_Goal of the exercise_. In the records below, count every line containing "section". Reply with the number only.

Extracted page text data:
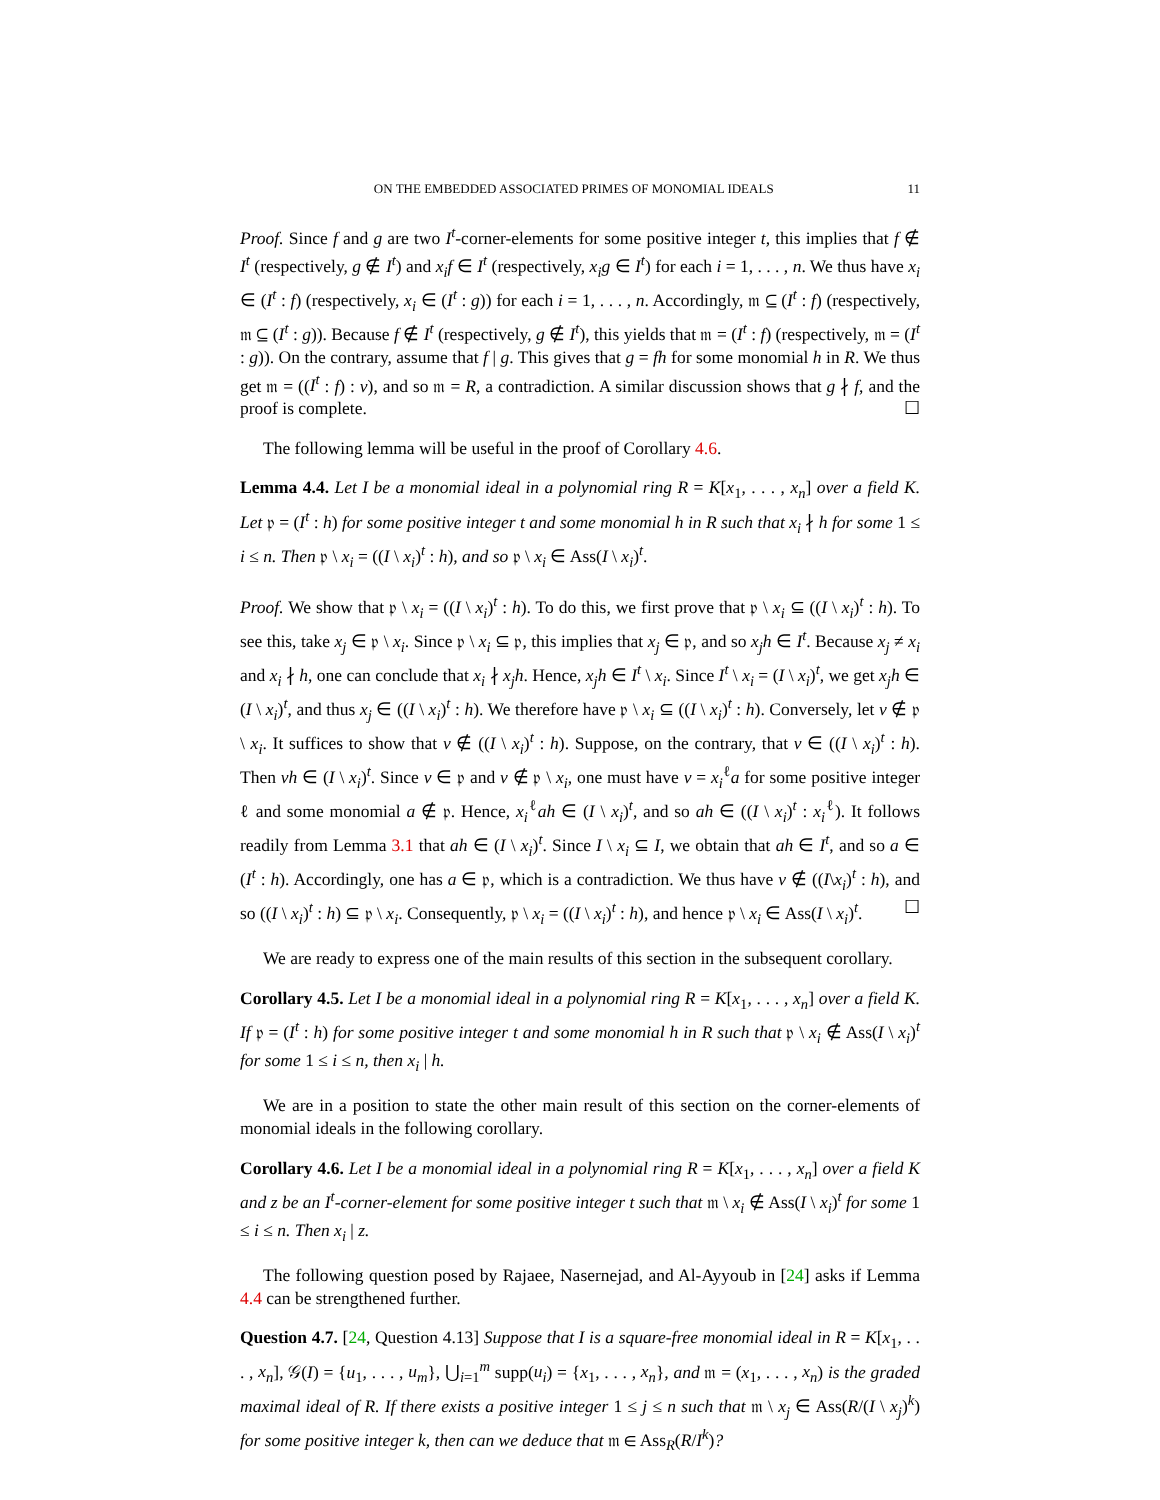ON THE EMBEDDED ASSOCIATED PRIMES OF MONOMIAL IDEALS 11
Proof. Since f and g are two I<sup>t</sup>-corner-elements for some positive integer t, this implies that f ∉ I<sup>t</sup> (respectively, g ∉ I<sup>t</sup>) and x<sub>i</sub>f ∈ I<sup>t</sup> (respectively, x<sub>i</sub>g ∈ I<sup>t</sup>) for each i = 1, . . . , n. We thus have x<sub>i</sub> ∈ (I<sup>t</sup> : f) (respectively, x<sub>i</sub> ∈ (I<sup>t</sup> : g)) for each i = 1, . . . , n. Accordingly, 𝔪 ⊆ (I<sup>t</sup> : f) (respectively, 𝔪 ⊆ (I<sup>t</sup> : g)). Because f ∉ I<sup>t</sup> (respectively, g ∉ I<sup>t</sup>), this yields that 𝔪 = (I<sup>t</sup> : f) (respectively, 𝔪 = (I<sup>t</sup> : g)). On the contrary, assume that f | g. This gives that g = fh for some monomial h in R. We thus get 𝔪 = ((I<sup>t</sup> : f) : v), and so 𝔪 = R, a contradiction. A similar discussion shows that g ∤ f, and the proof is complete. ☐
The following lemma will be useful in the proof of Corollary 4.6.
Lemma 4.4. Let I be a monomial ideal in a polynomial ring R = K[x<sub>1</sub>, . . . , x<sub>n</sub>] over a field K. Let 𝔭 = (I<sup>t</sup> : h) for some positive integer t and some monomial h in R such that x<sub>i</sub> ∤ h for some 1 ≤ i ≤ n. Then 𝔭 \ x<sub>i</sub> = ((I \ x<sub>i</sub>)<sup>t</sup> : h), and so 𝔭 \ x<sub>i</sub> ∈ Ass(I \ x<sub>i</sub>)<sup>t</sup>.
Proof. We show that 𝔭 \ x<sub>i</sub> = ((I \ x<sub>i</sub>)<sup>t</sup> : h). To do this, we first prove that 𝔭 \ x<sub>i</sub> ⊆ ((I \ x<sub>i</sub>)<sup>t</sup> : h). To see this, take x<sub>j</sub> ∈ 𝔭 \ x<sub>i</sub>. Since 𝔭 \ x<sub>i</sub> ⊆ 𝔭, this implies that x<sub>j</sub> ∈ 𝔭, and so x<sub>j</sub>h ∈ I<sup>t</sup>. Because x<sub>j</sub> ≠ x<sub>i</sub> and x<sub>i</sub> ∤ h, one can conclude that x<sub>i</sub> ∤ x<sub>j</sub>h. Hence, x<sub>j</sub>h ∈ I<sup>t</sup> \ x<sub>i</sub>. Since I<sup>t</sup> \ x<sub>i</sub> = (I \ x<sub>i</sub>)<sup>t</sup>, we get x<sub>j</sub>h ∈ (I \ x<sub>i</sub>)<sup>t</sup>, and thus x<sub>j</sub> ∈ ((I \ x<sub>i</sub>)<sup>t</sup> : h). We therefore have 𝔭 \ x<sub>i</sub> ⊆ ((I \ x<sub>i</sub>)<sup>t</sup> : h). Conversely, let v ∉ 𝔭 \ x<sub>i</sub>. It suffices to show that v ∉ ((I \ x<sub>i</sub>)<sup>t</sup> : h). Suppose, on the contrary, that v ∈ ((I \ x<sub>i</sub>)<sup>t</sup> : h). Then vh ∈ (I \ x<sub>i</sub>)<sup>t</sup>. Since v ∈ 𝔭 and v ∉ 𝔭 \ x<sub>i</sub>, one must have v = x<sub>i</sub><sup>ℓ</sup>a for some positive integer ℓ and some monomial a ∉ 𝔭. Hence, x<sub>i</sub><sup>ℓ</sup>ah ∈ (I \ x<sub>i</sub>)<sup>t</sup>, and so ah ∈ ((I \ x<sub>i</sub>)<sup>t</sup> : x<sub>i</sub><sup>ℓ</sup>). It follows readily from Lemma 3.1 that ah ∈ (I \ x<sub>i</sub>)<sup>t</sup>. Since I \ x<sub>i</sub> ⊆ I, we obtain that ah ∈ I<sup>t</sup>, and so a ∈ (I<sup>t</sup> : h). Accordingly, one has a ∈ 𝔭, which is a contradiction. We thus have v ∉ ((I\x<sub>i</sub>)<sup>t</sup> : h), and so ((I \ x<sub>i</sub>)<sup>t</sup> : h) ⊆ 𝔭 \ x<sub>i</sub>. Consequently, 𝔭 \ x<sub>i</sub> = ((I \ x<sub>i</sub>)<sup>t</sup> : h), and hence 𝔭 \ x<sub>i</sub> ∈ Ass(I \ x<sub>i</sub>)<sup>t</sup>. ☐
We are ready to express one of the main results of this section in the subsequent corollary.
Corollary 4.5. Let I be a monomial ideal in a polynomial ring R = K[x<sub>1</sub>, . . . , x<sub>n</sub>] over a field K. If 𝔭 = (I<sup>t</sup> : h) for some positive integer t and some monomial h in R such that 𝔭 \ x<sub>i</sub> ∉ Ass(I \ x<sub>i</sub>)<sup>t</sup> for some 1 ≤ i ≤ n, then x<sub>i</sub> | h.
We are in a position to state the other main result of this section on the corner-elements of monomial ideals in the following corollary.
Corollary 4.6. Let I be a monomial ideal in a polynomial ring R = K[x<sub>1</sub>, . . . , x<sub>n</sub>] over a field K and z be an I<sup>t</sup>-corner-element for some positive integer t such that 𝔪 \ x<sub>i</sub> ∉ Ass(I \ x<sub>i</sub>)<sup>t</sup> for some 1 ≤ i ≤ n. Then x<sub>i</sub> | z.
The following question posed by Rajaee, Nasernejad, and Al-Ayyoub in [24] asks if Lemma 4.4 can be strengthened further.
Question 4.7. [24, Question 4.13] Suppose that I is a square-free monomial ideal in R = K[x<sub>1</sub>, . . . , x<sub>n</sub>], 𝒢(I) = {u<sub>1</sub>, . . . , u<sub>m</sub>}, ⋃<sub>i=1</sub><sup>m</sup> supp(u<sub>i</sub>) = {x<sub>1</sub>, . . . , x<sub>n</sub>}, and 𝔪 = (x<sub>1</sub>, . . . , x<sub>n</sub>) is the graded maximal ideal of R. If there exists a positive integer 1 ≤ j ≤ n such that 𝔪 \ x<sub>j</sub> ∈ Ass(R/(I \ x<sub>j</sub>)<sup>k</sup>) for some positive integer k, then can we deduce that 𝔪 ∈ Ass<sub>R</sub>(R/I<sup>k</sup>)?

_Exercise answer_. 2